For large samples with non-rectangular extents, we chose to implement a strategy to avoid imaging tiles that had no signals. Termed “intelligent tiling”, the software automatically determined tiles that had signals, and then progressively imaged the neighboring tiles, stopping when there were no signals. We found it was most efficient to image a volume by minimizing the stage motion, especially the z stage motion. Therefore, all of the tiles at a single z stage position (i.e. the tiles in the same z slab) were imaged following a serpentine pattern before moving to the next z slab.

In detail, we first specified a rectangular parallelepiped as hard limits for the tiled volume and the microscope software covered the volume with a 3D matrix of rectangular tiles with the desired tile overlap as described. These tiles became the “candidate tile” list. Next, we found a tile of interest and set it as the “seed” tile where the software would begin imaging at. The seed tile initialized the “working on” queue. The microscope then began imaging tiles from the “working on” queue. If an imaged tile had signals, then its bordering six tiles were removed from the “candidate tile” list and placed in a “next batch” list. Whenever the “working on” queue was empty or the z position was about to switch, all the tiles in the “next batch” list and “working on” queue were combined and then sorted according to serpentine paths within each z slab and added to the “working on” queue. The z slabs were sorted from their distance to the seed point.

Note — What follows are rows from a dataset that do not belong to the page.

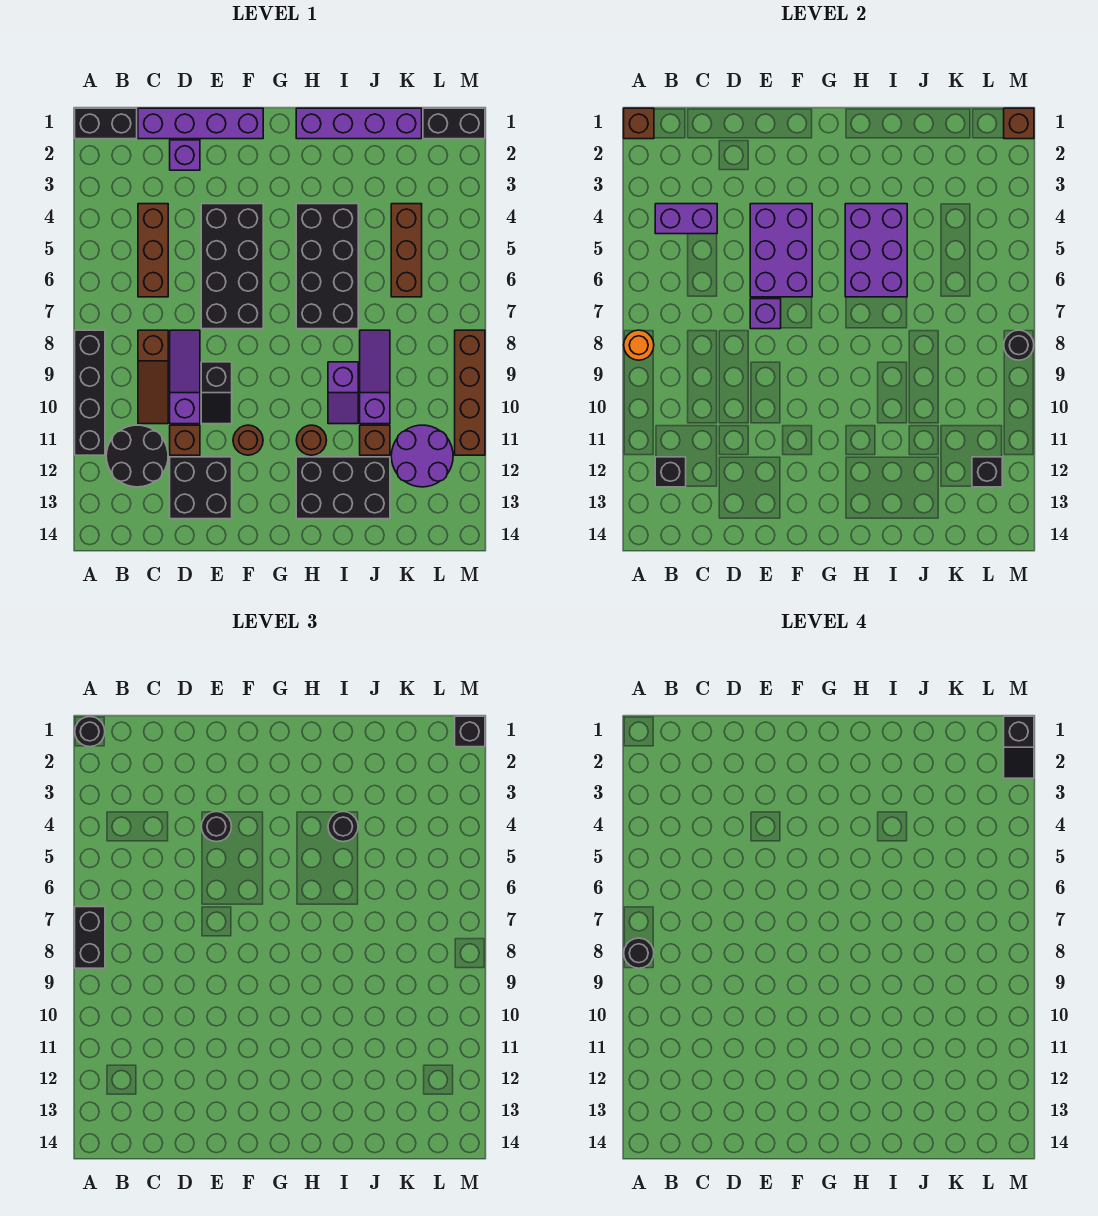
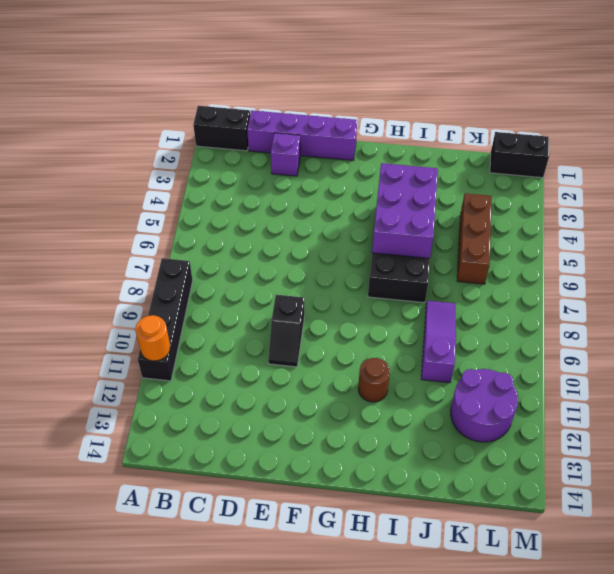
orange 1x1 round brick [136,315,170,361] -> orange 1x1 round brick moved to [624,330,654,360]
none -> black 2x2 round brick [106,425,168,487]
none -> brown 1x3 brick [138,204,168,297]
none -> brown 1x3 slope [138,330,168,424]
none -> purple 1x3 slope [170,330,200,424]

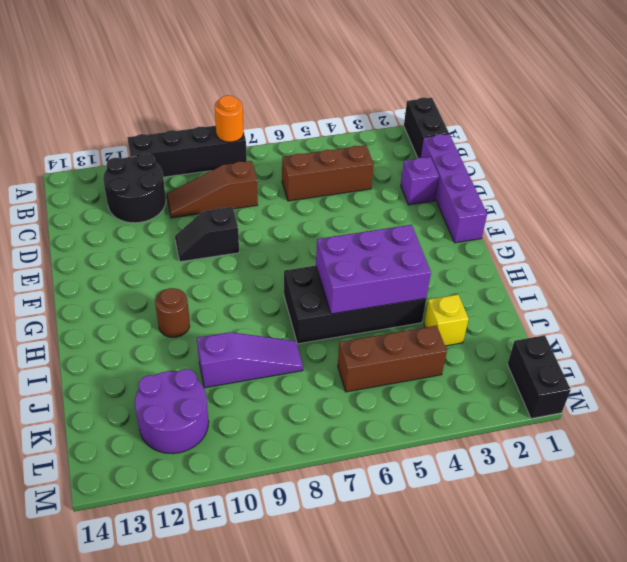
yellow 1x1 brick [424,295,469,346] -> none
none -> purple 1x3 slope [170,330,200,424]
none -> brown 1x1 brick [170,425,200,455]
none -> black 2x2 brick [170,457,232,519]
none -> black 2x4 brick [201,204,263,329]

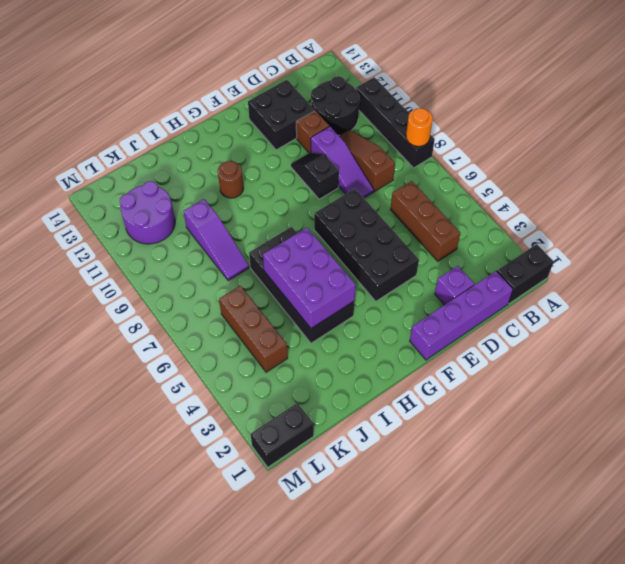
none -> brown 1x1 round brick [233,425,263,455]
none -> purple 1x4 brick [296,108,422,139]
none -> black 2x3 brick [296,457,390,519]
none -> purple 1x2 slope [328,362,358,424]

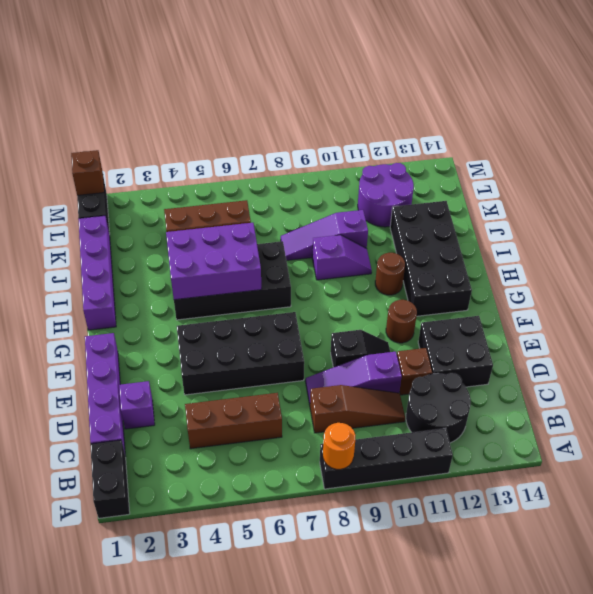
black 2x4 brick [390,201,472,316] -> black 2x3 brick [296,457,390,519]
none -> brown 1x1 brick [360,425,390,455]
none -> brown 1x4 brick [455,330,485,455]
none -> brown 1x1 brick [624,108,654,139]
none -> purple 1x2 brick [655,204,717,234]

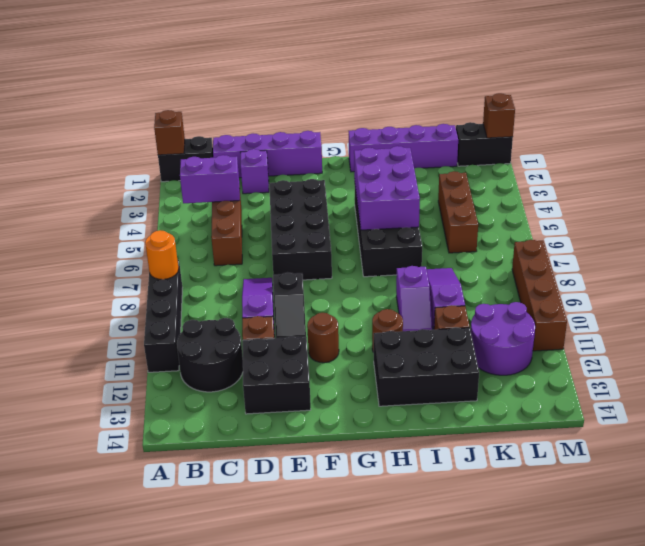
none -> brown 1x3 slope [138,330,168,424]
none -> black 1x1 brick [655,457,686,487]
none -> purple 2x3 brick [750,204,812,297]
none -> purple 1x1 brick [750,299,781,329]

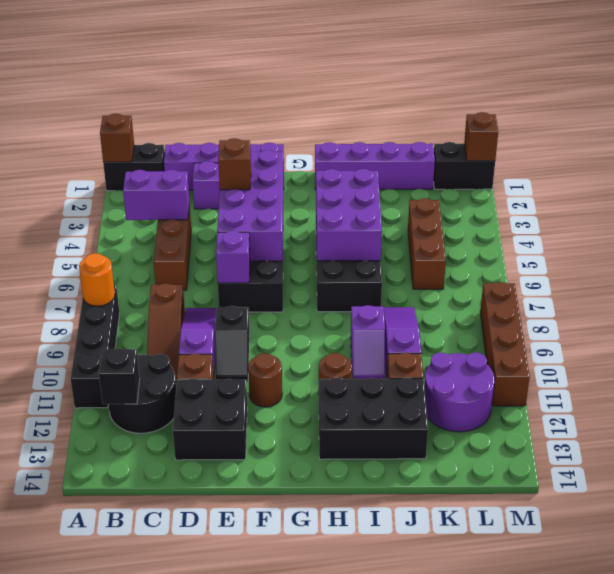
purple 2x4 brick [217,150,283,261] -> purple 2x3 brick [750,204,812,297]
brown 1x1 brick [218,138,251,190] -> black 1x1 round brick [201,812,231,842]
none -> black 1x1 brick [972,457,1002,487]
none -> black 1x1 round brick [1004,330,1034,360]
none -> black 1x1 round brick [75,717,105,747]
none -> black 1x2 brick [75,907,105,968]

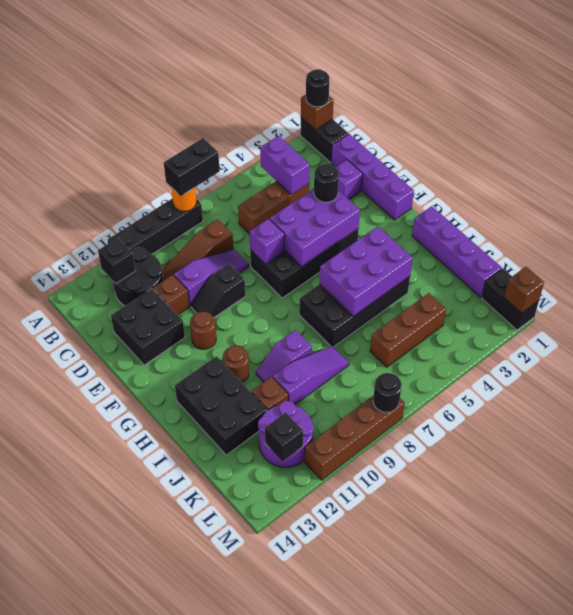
none -> black 1x1 round brick [328,812,358,842]
none -> black 1x1 brick [455,716,485,747]
none -> black 1x1 round brick [624,938,654,968]
none -> black 1x2 slope [1004,716,1034,778]

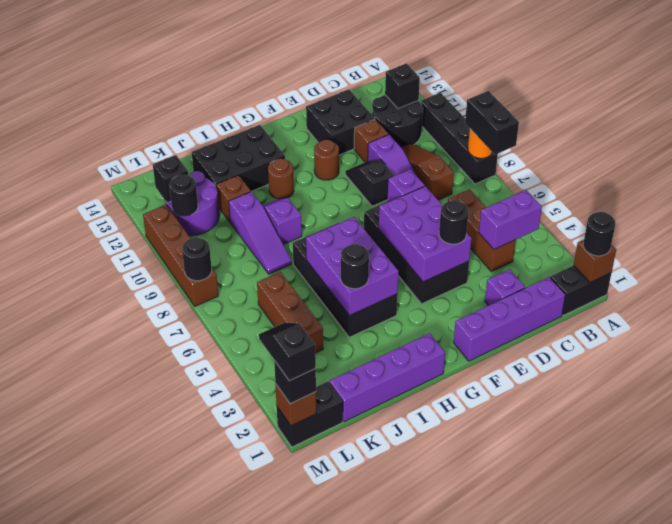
black 1x1 round brick [169,174,198,217] -> black 1x1 round brick moved to [624,938,654,968]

A tile was determined to have signals based on the set thresholds. Briefly, we set the “pixel intensity threshold” and the “count threshold”, as well as which emission channel to be used for the signal checking. During imaging of a tile, the number of pixels above the “pixel intensity threshold” were counted for every camera image with the specified emission channel. If the count was ever greater than the “count threshold”, the tile was considered to have signals. This “intelligent tiling” implementation was typically robust enough to automatically capture the signal of interest and follow the specimen contour. We could also view the data as it was acquiring and direct the imaging along a particular direction by circling areas in a reviewer tool to add tiles (or prevent tiles from being imaged) if needed.

Autofocus was performed on a 200 nm diameter fluorescent bead located on the sample surface every 10-30 minutes for selected samples that required long-term imaging (~days). During each autofocus measurement, the bead was precisely located using a normal imaging volume sweep. The light sheet was statically held at the bead, while the objective piezo was swept. The fluorescence intensity as function of a piezo position was fitted with a Gaussian curve and the peak center gave the correct piezo offset to use.

zacsimile commented 1 year ago

Annie addressed a fair bit of this with #284.

AdvancedImagingUTSW commented 1 year ago

This is obviously working, but there will be a few tweaks to finalize it.